Protein oxidation involved in Cys-Tyr post-translational modification.

Some post-translationally modified tyrosines can perform reversible redox chemistry similar to metal cofactors. The most studied of these tyrosine modifications is the intramolecular thioether-crosslinked 3'-(S-cysteinyl)-tyrosine (Cys-Tyr) in galactose oxidase. This Cu-mediated tyrosine modification in galactose oxidase involves direct electron transfer (inner-sphere) to the coordinated tyrosine. Mammalian cysteine dioxygenase enzymes also contain a Cys-Tyr that is formed, presumably, through outer-sphere electron transfer from a non-heme iron center ~6Å away from the parent residues. An orphan protein (BF4112), amenable to UV spectroscopic characterization, has also been shown to form Cys-Tyr between Tyr 52 and Cys 98 by an adjacent Cu2+ ion-loaded, mononuclear metal ion binding site. Native Cys-Tyr fluorescence under denaturing conditions provides a more robust methodology for Cys-Tyr yield determination. Cys-Tyr specificity, relative to 3,3'-dityrosine, was provided in this fluorescence assay by guanidinium chloride. Replacing Tyr 52 with Phe or the Cu2+ ion with a Zn2+ ion abolished Cys-Tyr formation. The Cys-Tyr fluorescence-based yields were decreased but not completely removed by surface Tyr mutations to Phe (Y4F/Y109F, 50%) and Cys 98 to Ser (25%).

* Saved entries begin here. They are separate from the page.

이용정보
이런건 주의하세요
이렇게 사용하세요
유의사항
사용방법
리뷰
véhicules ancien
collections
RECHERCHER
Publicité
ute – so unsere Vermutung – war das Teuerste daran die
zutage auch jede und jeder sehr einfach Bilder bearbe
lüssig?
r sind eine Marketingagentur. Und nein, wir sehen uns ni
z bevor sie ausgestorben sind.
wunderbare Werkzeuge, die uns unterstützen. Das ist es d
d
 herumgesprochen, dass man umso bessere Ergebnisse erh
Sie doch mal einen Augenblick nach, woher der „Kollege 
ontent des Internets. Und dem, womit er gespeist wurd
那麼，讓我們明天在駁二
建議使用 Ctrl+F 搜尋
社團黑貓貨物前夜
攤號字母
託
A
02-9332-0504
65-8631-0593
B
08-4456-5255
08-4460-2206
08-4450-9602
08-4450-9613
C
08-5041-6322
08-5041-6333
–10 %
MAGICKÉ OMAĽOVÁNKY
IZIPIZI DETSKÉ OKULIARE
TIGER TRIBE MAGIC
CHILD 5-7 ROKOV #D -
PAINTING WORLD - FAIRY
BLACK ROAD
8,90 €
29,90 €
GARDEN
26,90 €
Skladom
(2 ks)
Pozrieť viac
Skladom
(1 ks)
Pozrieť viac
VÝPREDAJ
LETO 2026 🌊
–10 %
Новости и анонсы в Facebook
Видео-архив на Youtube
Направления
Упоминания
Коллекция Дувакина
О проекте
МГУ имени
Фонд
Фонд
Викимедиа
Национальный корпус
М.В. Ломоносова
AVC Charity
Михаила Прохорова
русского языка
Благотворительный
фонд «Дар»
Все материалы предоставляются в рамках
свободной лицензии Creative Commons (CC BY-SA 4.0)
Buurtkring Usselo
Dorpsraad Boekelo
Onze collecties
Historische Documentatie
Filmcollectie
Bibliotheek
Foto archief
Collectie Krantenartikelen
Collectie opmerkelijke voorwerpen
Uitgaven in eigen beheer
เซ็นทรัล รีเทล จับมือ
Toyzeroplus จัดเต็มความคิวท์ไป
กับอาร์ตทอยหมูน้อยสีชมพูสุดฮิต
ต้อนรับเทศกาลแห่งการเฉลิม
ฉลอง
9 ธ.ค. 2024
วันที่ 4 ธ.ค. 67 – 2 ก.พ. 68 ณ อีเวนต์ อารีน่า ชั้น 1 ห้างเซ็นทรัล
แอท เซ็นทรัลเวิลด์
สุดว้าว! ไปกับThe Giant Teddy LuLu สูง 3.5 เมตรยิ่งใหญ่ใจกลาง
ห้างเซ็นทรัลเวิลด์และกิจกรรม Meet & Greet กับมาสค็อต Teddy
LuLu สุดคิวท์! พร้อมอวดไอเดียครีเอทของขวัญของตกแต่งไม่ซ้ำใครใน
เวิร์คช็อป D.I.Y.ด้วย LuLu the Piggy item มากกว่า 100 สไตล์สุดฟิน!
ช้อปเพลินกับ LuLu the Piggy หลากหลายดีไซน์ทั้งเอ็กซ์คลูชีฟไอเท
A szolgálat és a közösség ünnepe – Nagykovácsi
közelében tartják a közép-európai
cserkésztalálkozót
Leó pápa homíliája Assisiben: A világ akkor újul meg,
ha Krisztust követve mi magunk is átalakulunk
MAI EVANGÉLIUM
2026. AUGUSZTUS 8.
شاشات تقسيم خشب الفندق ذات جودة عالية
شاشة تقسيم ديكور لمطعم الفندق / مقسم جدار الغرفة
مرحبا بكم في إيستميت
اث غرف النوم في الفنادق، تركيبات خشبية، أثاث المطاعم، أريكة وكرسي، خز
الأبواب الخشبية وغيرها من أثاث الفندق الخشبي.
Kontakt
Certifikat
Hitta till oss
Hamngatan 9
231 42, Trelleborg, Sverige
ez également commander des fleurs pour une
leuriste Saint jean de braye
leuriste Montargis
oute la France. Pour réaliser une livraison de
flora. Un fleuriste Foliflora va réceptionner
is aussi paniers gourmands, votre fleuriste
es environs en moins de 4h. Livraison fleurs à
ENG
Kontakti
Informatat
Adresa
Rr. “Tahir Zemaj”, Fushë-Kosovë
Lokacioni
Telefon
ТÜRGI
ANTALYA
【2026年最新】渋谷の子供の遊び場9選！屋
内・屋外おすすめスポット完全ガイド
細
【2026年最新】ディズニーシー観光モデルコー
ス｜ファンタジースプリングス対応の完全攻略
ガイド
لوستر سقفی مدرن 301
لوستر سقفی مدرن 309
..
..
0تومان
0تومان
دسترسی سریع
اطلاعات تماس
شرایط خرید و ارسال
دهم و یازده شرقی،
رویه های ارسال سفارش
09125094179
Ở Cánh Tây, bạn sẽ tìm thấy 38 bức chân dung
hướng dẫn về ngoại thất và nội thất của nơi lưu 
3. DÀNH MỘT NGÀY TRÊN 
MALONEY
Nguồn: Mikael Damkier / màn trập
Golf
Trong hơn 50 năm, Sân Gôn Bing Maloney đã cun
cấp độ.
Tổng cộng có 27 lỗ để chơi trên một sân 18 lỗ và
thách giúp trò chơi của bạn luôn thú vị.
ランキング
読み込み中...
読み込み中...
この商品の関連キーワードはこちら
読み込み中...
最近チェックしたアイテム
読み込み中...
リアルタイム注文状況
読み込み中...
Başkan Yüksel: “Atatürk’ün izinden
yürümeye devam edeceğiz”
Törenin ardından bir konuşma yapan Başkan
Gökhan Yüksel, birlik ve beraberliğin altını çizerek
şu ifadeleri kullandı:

The small absorbance and fluorescence emission intensities for C98S BF4112 were surprising until a significantly red-shifted emission was observed. The red-shifted emission spectrum and monomer to dimer shift seen by reducing, denaturing SDS-PAGE demonstrate a surface tyrosyl radical product (dityrosine) when Cys 98 is replaced with Ser. These results demonstrate surface tyrosine oxidation in BF4112 during Cys-Tyr formation and that protein oxidation can be a significant side reaction in forming protein derived cofactors.